Dormindo com o inimigo

Pode vir do próprio Aedes aegypti a inspiração para o desenvolvimento de novas estratégias que evitem a proliferação desse mosquito e a disseminação dos vírus da dengue e da febre amarela. Pesquisadores norte-americanos descobriram que os mosquitos machos transferem para as fêmeas durante o acasalamento proteínas que podem, entre outros efeitos, suprimir seu apetite pelo sangue de mamíferos.

A dengue afeta aproximadamente 50 milhões de pessoas todo ano e coloca em risco dois terços da população mundial. Atualmente, o Brasil vive uma das maiores epidemias de sua história. No ano passado, a doença alcançou níveis epidêmicos na Ásia, nas Américas do Sul e Central e no México. Já a febre amarela voltou a assustar a população brasileira recentemente, com algumas mortes confirmadas em decorrência da doença.

O estudo norte-americano, publicado este mês na revista Insect Biochemistry and Molecular Biology, fornece informações para a criação de novas formas de controle do A. aegypti, o que poderia conter a transmissão dessas doenças. Os pesquisadores, liderados por Laura Harrington, da Universidade Cornell (Estados Unidos), identificaram 63 proteínas supostamente provenientes de glândulas reprodutoras masculinas e que são transferidas para as fêmeas durante o acasalamento .

O mosquito Aedes aegypti, transmissor da dengue e da febre amarela (imagem do filme O mundo macro e micro do mosquito Aedes aegypti/ Instituto Oswaldo Cruz).

Embora os mosquitos machos não se alimentem de sangue e, por isso, não atuem diretamente na transmissão de patógenos, as moléculas produzidas por eles podem exercer importante influência sobre o comportamento alimentar, a fisiologia, a sobrevivência e a reprodução das fêmeas do mosquito. Além de cortar o apetite por sangue, essas proteínas poderiam desencadear a perda de interesse sexual, estimular a produção de ovos e afetar a coagulação do sangue ingerido.

“A identificação e a exploração dessas moléculas lançam uma nova luz sobre a biologia do acasalamento do mosquito da dengue e oferecem novos alvos potenciais para o controle populacional do vetor por meio de intervenção no rendimento reprodutivo desse inseto”, dizem os autores no artigo.

Estudos anteriores já indicavam que proteínas produzidas nas glândulas acessórias reprodutivas masculinas do A. aegypti e transmitidas para as fêmeas acasaladas afetam o comportamento sexual, a alimentação, a digestão de sangue, o vôo, o desenvolvimento ovariano e a deposição de ovos nesses insetos. Mas essas substâncias nunca haviam sido completamente caracterizadas.

Estudo comparativo
Para identificar e estudar os efeitos das 63 novas proteínas, os cientistas fizeram comparações com proteínas de glândulas acessórias da mosca Drosophila melanogaster. Além disso, as proteínas das glândulas reprodutivas e dos dutos ejaculatórios de machos do A. aegypti e do aparelho reprodutivo de fêmeas foram submetidas a análises por espectrometria de massa.
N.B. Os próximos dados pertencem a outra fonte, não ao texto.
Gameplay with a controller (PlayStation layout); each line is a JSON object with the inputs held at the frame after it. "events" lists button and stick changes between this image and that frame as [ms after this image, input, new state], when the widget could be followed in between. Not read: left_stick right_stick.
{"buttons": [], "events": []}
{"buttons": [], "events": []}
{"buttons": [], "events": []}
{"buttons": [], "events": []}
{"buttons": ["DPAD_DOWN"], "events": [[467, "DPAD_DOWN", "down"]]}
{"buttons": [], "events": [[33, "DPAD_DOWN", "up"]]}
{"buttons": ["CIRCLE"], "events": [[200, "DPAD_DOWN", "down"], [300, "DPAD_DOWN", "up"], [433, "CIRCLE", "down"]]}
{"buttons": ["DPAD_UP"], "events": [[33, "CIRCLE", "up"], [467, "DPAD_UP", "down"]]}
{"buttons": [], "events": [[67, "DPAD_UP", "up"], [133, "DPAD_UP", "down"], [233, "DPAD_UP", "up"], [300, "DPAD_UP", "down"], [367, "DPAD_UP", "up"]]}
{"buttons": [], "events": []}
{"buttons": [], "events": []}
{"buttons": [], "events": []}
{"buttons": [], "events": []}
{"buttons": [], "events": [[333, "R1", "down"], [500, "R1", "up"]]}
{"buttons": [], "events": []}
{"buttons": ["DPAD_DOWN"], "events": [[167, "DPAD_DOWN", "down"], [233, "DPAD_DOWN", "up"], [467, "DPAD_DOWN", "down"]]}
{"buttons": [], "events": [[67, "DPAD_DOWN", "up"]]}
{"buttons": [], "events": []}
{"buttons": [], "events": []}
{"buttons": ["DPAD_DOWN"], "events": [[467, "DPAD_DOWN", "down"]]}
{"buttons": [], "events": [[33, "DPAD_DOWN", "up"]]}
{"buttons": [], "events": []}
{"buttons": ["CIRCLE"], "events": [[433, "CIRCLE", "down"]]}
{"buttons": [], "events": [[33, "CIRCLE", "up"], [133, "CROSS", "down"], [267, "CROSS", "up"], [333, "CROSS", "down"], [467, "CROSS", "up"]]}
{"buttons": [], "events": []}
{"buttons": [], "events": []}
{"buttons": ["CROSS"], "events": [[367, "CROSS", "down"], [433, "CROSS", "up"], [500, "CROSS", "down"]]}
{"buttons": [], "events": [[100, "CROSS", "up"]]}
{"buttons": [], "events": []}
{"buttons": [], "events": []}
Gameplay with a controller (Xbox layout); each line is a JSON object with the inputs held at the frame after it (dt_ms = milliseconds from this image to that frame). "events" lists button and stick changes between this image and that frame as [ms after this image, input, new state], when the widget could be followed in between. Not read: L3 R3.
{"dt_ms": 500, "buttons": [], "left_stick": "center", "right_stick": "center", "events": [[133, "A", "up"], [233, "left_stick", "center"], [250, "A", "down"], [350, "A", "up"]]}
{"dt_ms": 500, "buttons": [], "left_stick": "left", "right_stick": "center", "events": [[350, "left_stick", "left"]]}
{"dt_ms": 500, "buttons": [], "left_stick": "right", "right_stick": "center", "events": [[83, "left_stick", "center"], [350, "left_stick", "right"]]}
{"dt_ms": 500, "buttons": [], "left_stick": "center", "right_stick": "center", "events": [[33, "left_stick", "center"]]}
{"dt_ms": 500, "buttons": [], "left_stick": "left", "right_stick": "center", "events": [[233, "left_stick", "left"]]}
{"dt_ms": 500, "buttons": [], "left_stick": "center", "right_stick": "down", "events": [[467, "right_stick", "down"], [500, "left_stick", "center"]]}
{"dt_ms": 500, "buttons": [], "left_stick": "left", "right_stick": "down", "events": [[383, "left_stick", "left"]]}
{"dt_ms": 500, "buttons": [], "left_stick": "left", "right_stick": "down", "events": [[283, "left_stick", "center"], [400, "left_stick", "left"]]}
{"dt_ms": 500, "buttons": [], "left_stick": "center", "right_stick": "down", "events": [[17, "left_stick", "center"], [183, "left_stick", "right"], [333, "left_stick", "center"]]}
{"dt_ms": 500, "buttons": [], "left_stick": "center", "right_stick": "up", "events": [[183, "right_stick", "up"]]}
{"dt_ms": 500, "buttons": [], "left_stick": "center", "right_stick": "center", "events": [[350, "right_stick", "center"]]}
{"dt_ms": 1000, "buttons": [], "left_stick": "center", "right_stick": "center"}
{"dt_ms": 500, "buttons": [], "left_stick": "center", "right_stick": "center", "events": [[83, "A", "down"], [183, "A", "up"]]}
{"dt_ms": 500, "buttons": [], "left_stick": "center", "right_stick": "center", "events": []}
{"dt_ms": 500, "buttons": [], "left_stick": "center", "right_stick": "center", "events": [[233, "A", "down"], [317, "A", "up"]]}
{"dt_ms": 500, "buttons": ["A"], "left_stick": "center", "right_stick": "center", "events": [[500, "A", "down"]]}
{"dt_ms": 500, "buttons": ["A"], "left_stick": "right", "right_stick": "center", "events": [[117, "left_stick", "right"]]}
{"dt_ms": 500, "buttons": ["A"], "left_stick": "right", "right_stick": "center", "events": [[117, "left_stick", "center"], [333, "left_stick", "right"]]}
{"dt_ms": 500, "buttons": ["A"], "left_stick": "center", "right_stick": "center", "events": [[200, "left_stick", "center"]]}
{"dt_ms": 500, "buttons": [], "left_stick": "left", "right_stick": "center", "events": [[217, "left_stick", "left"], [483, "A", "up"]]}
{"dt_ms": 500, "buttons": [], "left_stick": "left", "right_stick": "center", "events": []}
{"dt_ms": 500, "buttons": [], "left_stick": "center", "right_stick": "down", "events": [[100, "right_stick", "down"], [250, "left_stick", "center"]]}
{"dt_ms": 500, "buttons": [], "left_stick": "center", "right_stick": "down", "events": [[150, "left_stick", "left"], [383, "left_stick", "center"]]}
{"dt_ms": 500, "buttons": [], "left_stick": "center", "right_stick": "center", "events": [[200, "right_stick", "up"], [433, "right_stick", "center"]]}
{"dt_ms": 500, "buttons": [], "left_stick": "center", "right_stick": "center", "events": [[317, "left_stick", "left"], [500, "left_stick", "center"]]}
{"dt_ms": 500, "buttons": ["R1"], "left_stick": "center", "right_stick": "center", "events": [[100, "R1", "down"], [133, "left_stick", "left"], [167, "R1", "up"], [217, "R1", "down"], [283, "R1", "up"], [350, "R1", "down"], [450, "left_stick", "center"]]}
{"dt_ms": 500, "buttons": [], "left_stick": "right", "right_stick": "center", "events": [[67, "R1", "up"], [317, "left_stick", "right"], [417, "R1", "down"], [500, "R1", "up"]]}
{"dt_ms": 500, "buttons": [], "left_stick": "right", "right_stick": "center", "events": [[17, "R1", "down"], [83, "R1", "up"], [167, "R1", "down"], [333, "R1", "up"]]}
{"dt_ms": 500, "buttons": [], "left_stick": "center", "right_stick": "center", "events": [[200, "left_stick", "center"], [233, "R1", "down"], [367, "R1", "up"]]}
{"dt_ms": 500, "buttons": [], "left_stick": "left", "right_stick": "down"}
Das 63 proteínas identificadas, 21 foram encontradas no aparelho reprodutivo das fêmeas acasaladas, mas não em fêmeas virgens, o que sugere que essas moléculas são transferidas pelos machos durante o acasalamento. Além disso, alguns genes que codificam essas proteínas se expressavam apenas nos mosquitos machos.

Os resultados mostram que três dessas proteínas podem atuar na regulação do ferro e na coagulação sangüínea. “Isso é particularmente interessante”, dizem os cientistas, “uma vez que a fêmea do A. aegypti precisa de sangue para a produção de ovos e a digestão do sangue é acelerada pelo acasalamento”.

Segundo os pesquisadores, as proteínas produzidas nos tecidos reprodutivos dos machos do A. aegypti se assemelham às proteínas encontradas nas glândulas salivares e no aparelho digestivo de artrópodes que se alimentam de sangue. Para eles, é possível que essas proteínas atuem na digestão do sangue e que sua transferência dos machos para as fêmeas ocorra para ajudar no uso desse recurso para aumentar a produção de ovos.

O grupo quer agora identificar os alvos das proteínas do A. aegypti que regulam esses comportamentos pós-acasalamento e manipular as respostas fisiológicas das fêmeas do mosquito, como o aumento na produção de ovos. Esse conhecimento poderia levar à identificação de substâncias químicas específicas que afetem essas proteínas ou fornecer dados para experimentos sobre o uso de mosquitos geneticamente modificados, seja com genes desligados ou comportamentos reprodutivos alterados.